Leaving the First's headquarters was a long and complicated affair during which the squad of nervous recruits responsible for perimeter security pointed various intimidating technosorcerous gadgets at her and ran through the entire checklist of countermeasures against potential infiltrators with a complete lack of deference for her rank and reputation. Seeing as this was exactly what she had trained them to do, she was actually rather pleased at it. Once the procedure was finally over, she strolled away down the endless corridors of the central office, following the occasional signposts to the detention sector.
The dark shadows in the back of her mind seeped forward once more, and she shook her head to dismiss them.
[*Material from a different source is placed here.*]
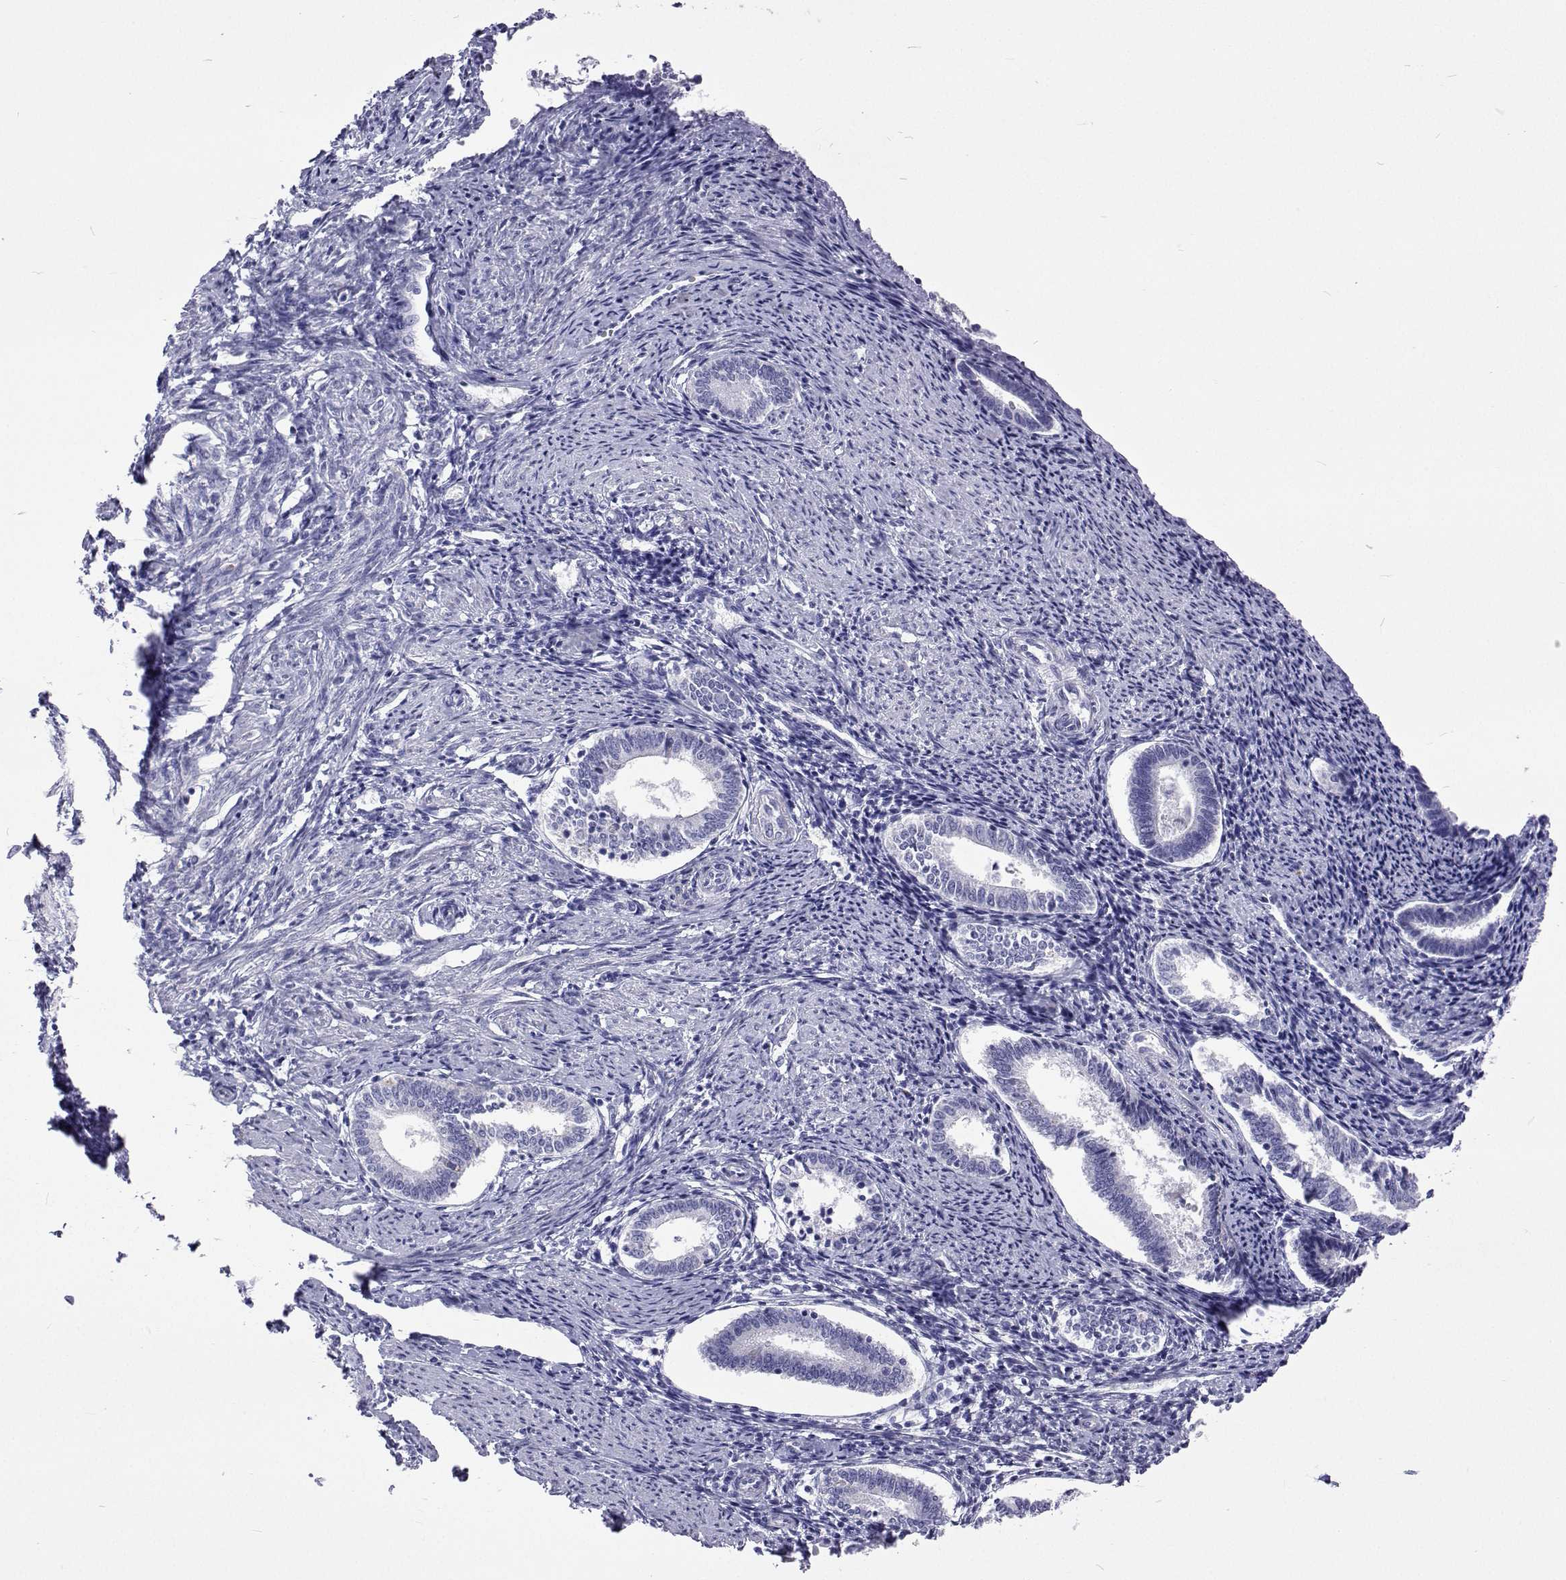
{"staining": {"intensity": "negative", "quantity": "none", "location": "none"}, "tissue": "endometrium", "cell_type": "Cells in endometrial stroma", "image_type": "normal", "snomed": [{"axis": "morphology", "description": "Normal tissue, NOS"}, {"axis": "topography", "description": "Endometrium"}], "caption": "This is an immunohistochemistry image of normal endometrium. There is no staining in cells in endometrial stroma.", "gene": "UMODL1", "patient": {"sex": "female", "age": 41}}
Just a little longer...
Author's Notes: Welcome back for another week, ladies and gentlemen. Did the author read too much Lois McMaster Bujold over the summer? All signs point to 'yes'.
Given how... ah... close Fate and Nanoha were by the time StrikerS rolled around, I couldn't help but find it a little odd in hindsight how little the latter had to do with the former's adoptive children. It's always fun to explore these little incongruities in fanfiction, is it not?